The latest update of the so-called Access to COVID-19 Tools Accelerator (ACT-A), until September 2022, is expected to include use of an experimental oral antiviral pill made by Merck & Co for treating mild and moderate cases.
If the pill is approved by regulatory authorities, the cost could be as little as $10 per course, the plan said, in line with a draft document seen by Reuters earlier this month.
“The request is for $23.4 billion. That’s a fair amount of money, but if you compare with the damage also done to global economy by the pandemic it is not really that much,” Carl Bildt, WHO Special Envoy to the ACT-Accelerator, told reporters earlier.
Bildt, a former Swedish prime minister, acknowledged that the ACT-A has struggled to secure previous financing.

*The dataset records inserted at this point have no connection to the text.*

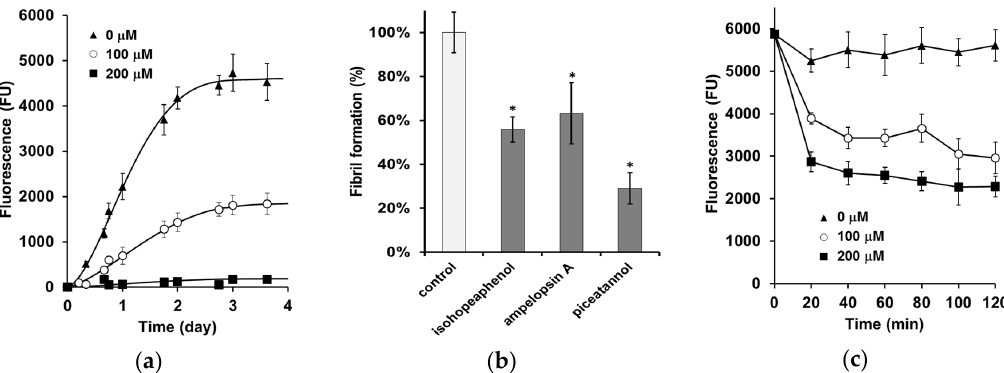
Figure 1. The structure of stilbenes.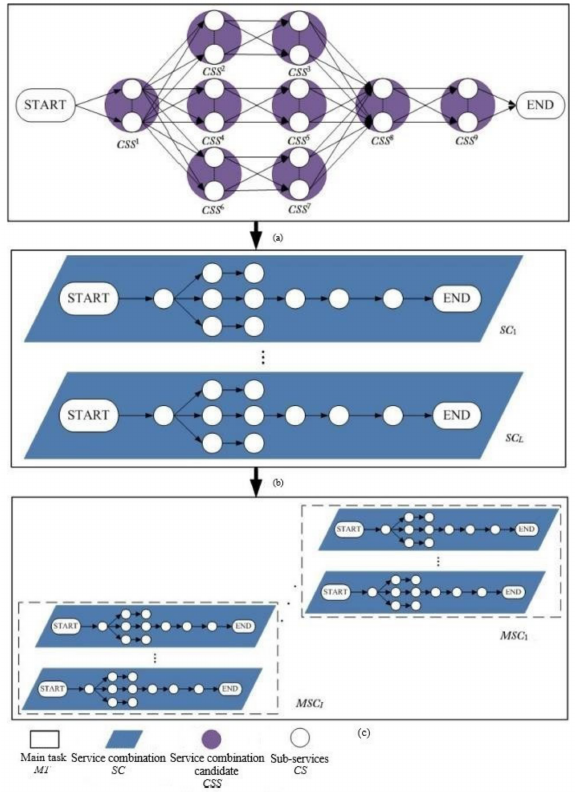
Figure 2. Global optimization strategy for product customization process. ( a ) Service Combination. ( b ) Service Combination Candidate. ( c ) MSC Multi-service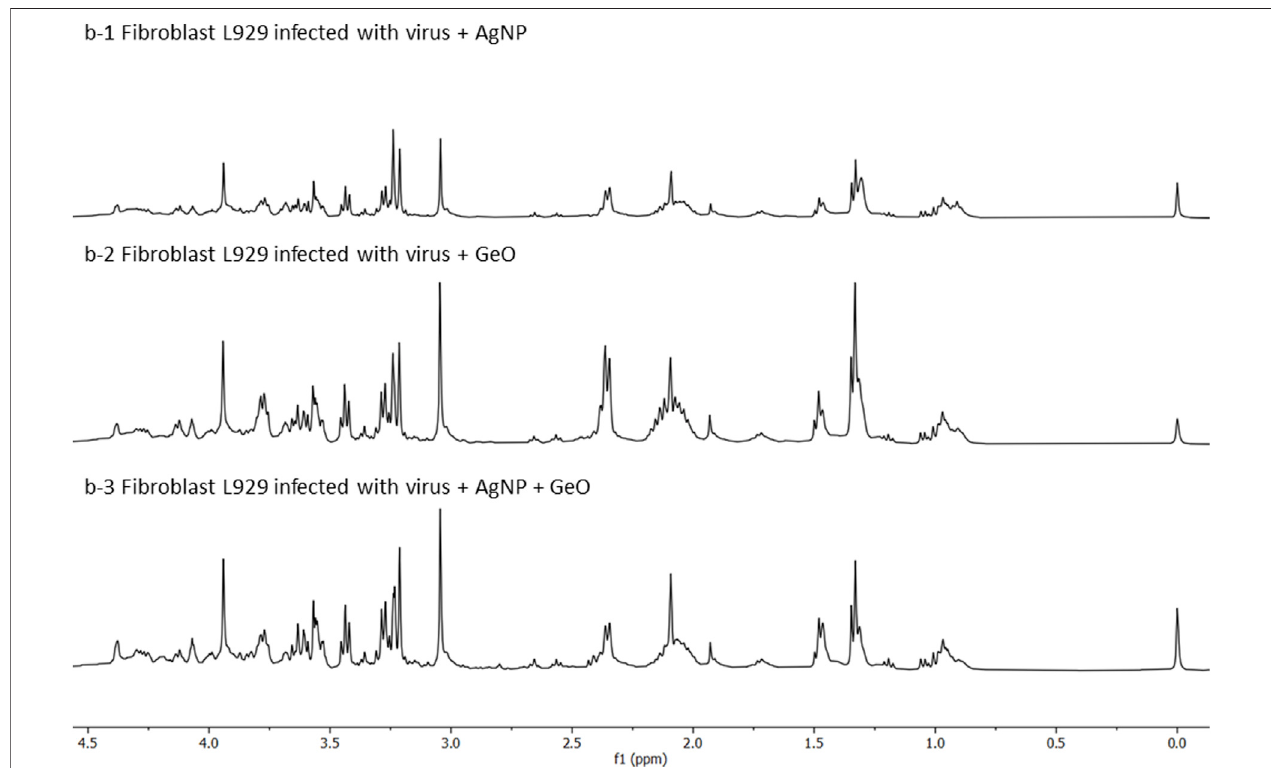
FIGURE 4 | HR-MAS 1 H-NMR spectra in 0.0 – 4.5 ppm region. Charts depict, from top to bottom: (b-1) infected fi broblast L929 cells with the virus MHV-3 in the presence of AgNP@HST (dilution 1:10, v v − 1 ), (b-2) infected fi broblast L929 cells with the virus MHV-3 in the presence of GO (dilution 1:10, v v − 1 ), and (b-3) infected fi broblast L929 cells with the virus MHV-3 in the presence of GO@AgNP@HST (dilution 1:10, v v − 1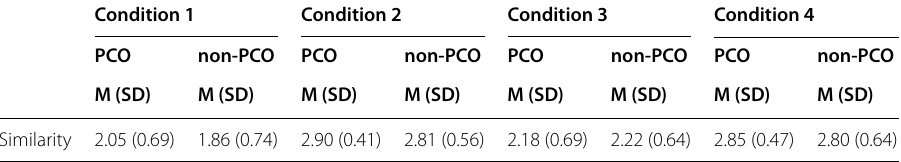
Values for similarity are the natural logarithm of the sum of participants’ responses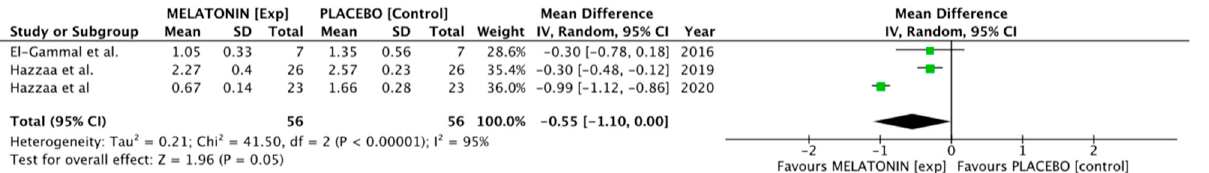
Figure 4. Forest plot for the meta-analysis of the human clinical trials assessing crestal bone loss 6 months after placement, taking the mean difference as the effect size index, weighting by inverse variance and assuming a random effects model. CI = Confidence Interval.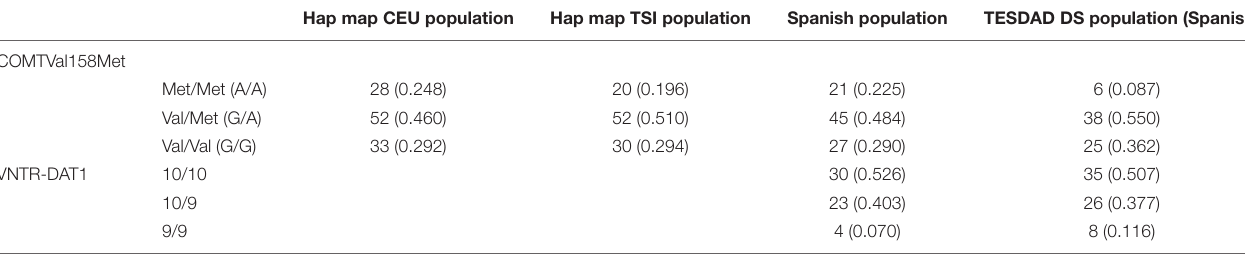
TABLE 1 | Distribution of COMTVal158Met and VNTR-DAT1 allele frequencies in the DS and reference populations. Hap map CEU population Hap map TSI population Spanish population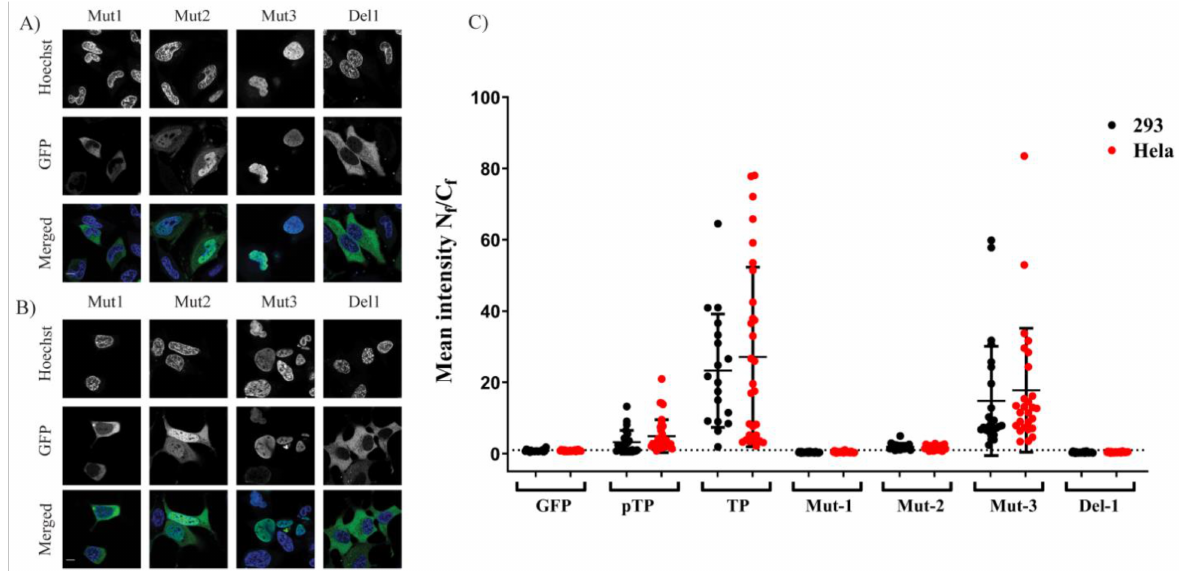
Figure 3. Expression and localisation TP mutants. Specific locations in TP–GFP plasmid were either mutated or deleted as represented in Figure 1. HeLa ( A ) or 293A ( B ) cells were imaged and were presented as detailed in Figure 2 legend. Bar = 10 µ M. ( C ) The mean fluorescence intensity ratio between the nucleus and cytoplasm of the mutants. Data were calculated and plotted similar to Figure 2B. Scale bar = 10 µ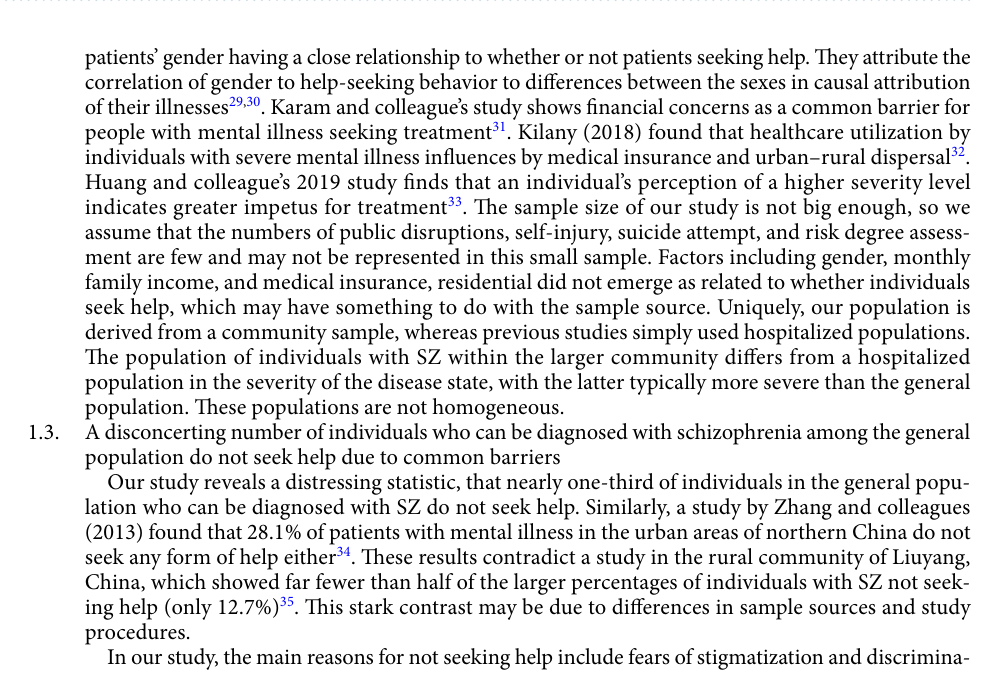
Figure 2. Frequency of the first choice of help for individuals with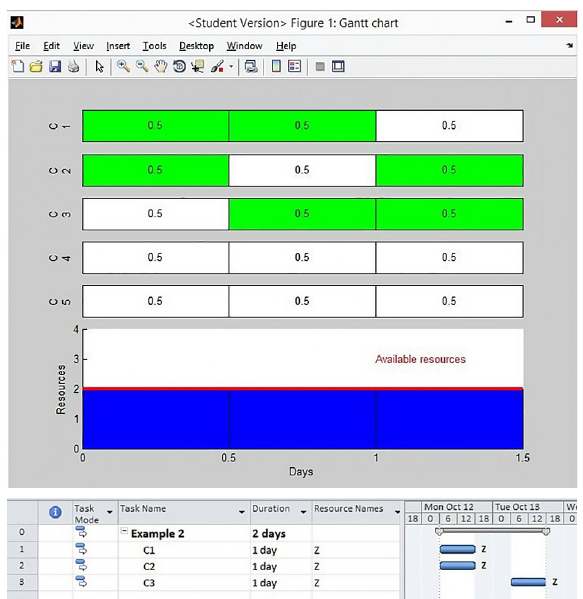
Fig. 6. A solution for Network 2 using FROPT and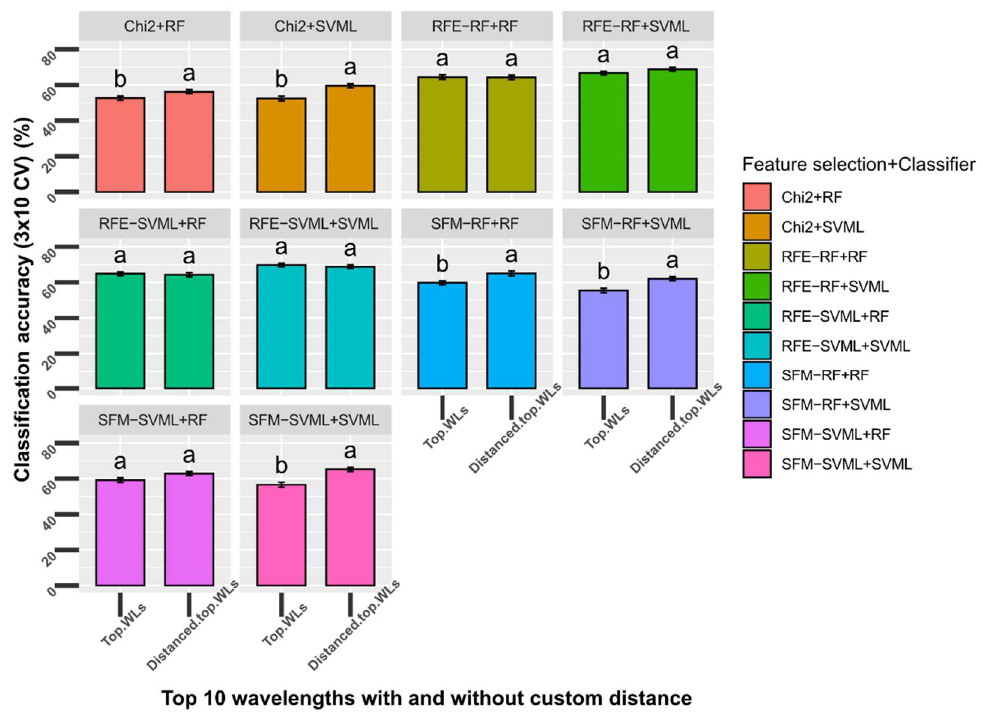
Figure 6. Comparison of top 10 selected wavelengths (WLs) with top 10 WLs with a minimum 20 nm distance between each feature for the classification of peanut stem rot. Five feature selection methods were tested: Chi2 = SelectKBest (estimator = chi-square); SFM-RF = SelectFromModel (estimator = random forest); SFM-SVML = SelectFromModel (estimator = support vector machine with linear kernel); RFE-RF = Recursive feature elimination (estimator = random forest); RFE-SVML = Recursive feature elimination (estimator = support vector machine with linear kernel). Each feature selection was tested using two classifiers: RF = random forest and SVML = support vector machine with the linear kernel. Bars with different letters were statistically different using a nonparametric Wilcoxon test with an α level of 0.05. Error bars indicate standard deviation of accuracy using stratified 10-fold cross-validation repeated three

“I hope and urge that the G20 will make a commitment to end the pandemic,” Norwegian Prime Minister Jonas Gahr Stoere, whose country co-chairs the fund-raising effort, told the media briefing.
Equal budgets of $7 billion are earmarked for both vaccines and diagnostic tests, with a further $5.9 billion for boosting health systems and $3.5 billion for treatments including antivirals, corticosteroids, and medical oxygen.
Tedros noted at the briefing that global cases were rising for the first time in two months, driven by Europe.
COVAX, the vaccines arm of the ACT-A, has delivered some 400 million COVID-19 doses to more than 140 low- and middle-income countries, where vaccination rates remain low, WHO chief scientist Soumya Swaminathan said.
About 82 countries are likely to miss a WHO global target of 40% vaccination coverage by year-end, but some of them could if supplies start flowing, she said.
“One of the things that is now interfering in a big way is the need for boosters, more and more high income countries are going in for the booster doses and this is now sucking up the vaccine doses as well,” Swaminathan added.
Nearly a million booster jabs are being given each day, “three times the amount of vaccines being administered in low-income countries,” she said.
Referring to India, which resumed “relatively modest” COVID-19 vaccine exports this month after suspending them in April due to its domestic epidemic, Swaminathan said: “I think these volumes coming out of India will go up significantly.”